• _Entries provided_:
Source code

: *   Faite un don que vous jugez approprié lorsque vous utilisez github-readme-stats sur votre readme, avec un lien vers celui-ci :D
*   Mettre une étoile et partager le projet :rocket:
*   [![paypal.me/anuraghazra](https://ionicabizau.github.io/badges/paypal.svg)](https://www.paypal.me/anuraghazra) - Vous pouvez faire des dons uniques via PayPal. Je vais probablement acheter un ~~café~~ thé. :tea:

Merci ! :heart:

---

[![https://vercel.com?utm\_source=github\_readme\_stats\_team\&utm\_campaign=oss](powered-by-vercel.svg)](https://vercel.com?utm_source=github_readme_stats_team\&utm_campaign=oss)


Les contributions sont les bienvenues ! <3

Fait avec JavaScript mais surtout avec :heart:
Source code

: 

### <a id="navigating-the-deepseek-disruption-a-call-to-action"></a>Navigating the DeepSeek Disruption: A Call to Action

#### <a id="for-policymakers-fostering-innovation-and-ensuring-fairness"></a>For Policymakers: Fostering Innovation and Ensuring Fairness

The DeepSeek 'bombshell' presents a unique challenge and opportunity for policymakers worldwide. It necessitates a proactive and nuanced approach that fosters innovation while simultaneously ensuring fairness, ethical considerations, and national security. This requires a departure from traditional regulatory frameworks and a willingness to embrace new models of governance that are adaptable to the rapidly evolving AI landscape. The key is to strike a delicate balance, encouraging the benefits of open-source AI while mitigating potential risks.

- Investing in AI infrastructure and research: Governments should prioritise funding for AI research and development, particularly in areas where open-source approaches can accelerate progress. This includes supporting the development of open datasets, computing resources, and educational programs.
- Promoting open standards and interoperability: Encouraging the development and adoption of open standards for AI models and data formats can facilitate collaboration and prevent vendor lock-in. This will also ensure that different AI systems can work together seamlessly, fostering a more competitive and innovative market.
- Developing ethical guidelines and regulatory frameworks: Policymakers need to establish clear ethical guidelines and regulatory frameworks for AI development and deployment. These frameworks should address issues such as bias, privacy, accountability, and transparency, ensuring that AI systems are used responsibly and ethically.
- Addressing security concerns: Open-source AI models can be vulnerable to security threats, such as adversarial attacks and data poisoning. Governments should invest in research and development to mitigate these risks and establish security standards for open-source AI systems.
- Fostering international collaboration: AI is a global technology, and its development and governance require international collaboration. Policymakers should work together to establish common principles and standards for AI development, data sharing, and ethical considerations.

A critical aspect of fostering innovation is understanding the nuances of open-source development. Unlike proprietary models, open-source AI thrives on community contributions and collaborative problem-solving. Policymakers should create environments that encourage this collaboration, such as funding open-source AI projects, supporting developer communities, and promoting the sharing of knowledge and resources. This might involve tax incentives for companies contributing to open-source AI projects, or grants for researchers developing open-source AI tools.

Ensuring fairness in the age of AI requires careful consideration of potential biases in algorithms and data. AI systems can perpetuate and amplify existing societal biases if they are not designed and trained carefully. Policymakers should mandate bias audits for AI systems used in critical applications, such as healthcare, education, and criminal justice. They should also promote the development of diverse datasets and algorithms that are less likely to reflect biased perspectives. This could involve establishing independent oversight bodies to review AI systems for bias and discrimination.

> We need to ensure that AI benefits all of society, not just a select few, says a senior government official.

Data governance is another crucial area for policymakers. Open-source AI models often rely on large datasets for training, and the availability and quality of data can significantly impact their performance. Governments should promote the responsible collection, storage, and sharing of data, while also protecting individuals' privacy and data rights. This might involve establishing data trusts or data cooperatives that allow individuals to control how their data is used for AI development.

• _Work to complete_:
Here the goal is to repeat each entry exactly.

• _Result for this exercise_:
Source code

: *   Faite un don que vous jugez approprié lorsque vous utilisez github-readme-stats sur votre readme, avec un lien vers celui-ci :D
*   Mettre une étoile et partager le projet :rocket:
*   [![paypal.me/anuraghazra](https://ionicabizau.github.io/badges/paypal.svg)](https://www.paypal.me/anuraghazra) - Vous pouvez faire des dons uniques via PayPal. Je vais probablement acheter un ~~café~~ thé. :tea:

Merci ! :heart:

---

[![https://vercel.com?utm\_source=github\_readme\_stats\_team\&utm\_campaign=oss](powered-by-vercel.svg)](https://vercel.com?utm_source=github_readme_stats_team\&utm_campaign=oss)


Les contributions sont les bienvenues ! <3

Fait avec JavaScript mais surtout avec :heart:
Source code

: 

### <a id="navigating-the-deepseek-disruption-a-call-to-action"></a>Navigating the DeepSeek Disruption: A Call to Action

#### <a id="for-policymakers-fostering-innovation-and-ensuring-fairness"></a>For Policymakers: Fostering Innovation and Ensuring Fairness

The DeepSeek 'bombshell' presents a unique challenge and opportunity for policymakers worldwide. It necessitates a proactive and nuanced approach that fosters innovation while simultaneously ensuring fairness, ethical considerations, and national security. This requires a departure from traditional regulatory frameworks and a willingness to embrace new models of governance that are adaptable to the rapidly evolving AI landscape. The key is to strike a delicate balance, encouraging the benefits of open-source AI while mitigating potential risks.

- Investing in AI infrastructure and research: Governments should prioritise funding for AI research and development, particularly in areas where open-source approaches can accelerate progress. This includes supporting the development of open datasets, computing resources, and educational programs.
- Promoting open standards and interoperability: Encouraging the development and adoption of open standards for AI models and data formats can facilitate collaboration and prevent vendor lock-in. This will also ensure that different AI systems can work together seamlessly, fostering a more competitive and innovative market.
- Developing ethical guidelines and regulatory frameworks: Policymakers need to establish clear ethical guidelines and regulatory frameworks for AI development and deployment. These frameworks should address issues such as bias, privacy, accountability, and transparency, ensuring that AI systems are used responsibly and ethically.
- Addressing security concerns: Open-source AI models can be vulnerable to security threats, such as adversarial attacks and data poisoning. Governments should invest in research and development to mitigate these risks and establish security standards for open-source AI systems.
- Fostering international collaboration: AI is a global technology, and its development and governance require international collaboration. Policymakers should work together to establish common principles and standards for AI development, data sharing, and ethical considerations.

A critical aspect of fostering innovation is understanding the nuances of open-source development. Unlike proprietary models, open-source AI thrives on community contributions and collaborative problem-solving. Policymakers should create environments that encourage this collaboration, such as funding open-source AI projects, supporting developer communities, and promoting the sharing of knowledge and resources. This might involve tax incentives for companies contributing to open-source AI projects, or grants for researchers developing open-source AI tools.

Ensuring fairness in the age of AI requires careful consideration of potential biases in algorithms and data. AI systems can perpetuate and amplify existing societal biases if they are not designed and trained carefully. Policymakers should mandate bias audits for AI systems used in critical applications, such as healthcare, education, and criminal justice. They should also promote the development of diverse datasets and algorithms that are less likely to reflect biased perspectives. This could involve establishing independent oversight bodies to review AI systems for bias and discrimination.

> We need to ensure that AI benefits all of society, not just a select few, says a senior government official.

Data governance is another crucial area for policymakers. Open-source AI models often rely on large datasets for training, and the availability and quality of data can significantly impact their performance. Governments should promote the responsible collection, storage, and sharing of data, while also protecting individuals' privacy and data rights. This might involve establishing data trusts or data cooperatives that allow individuals to control how their data is used for AI development.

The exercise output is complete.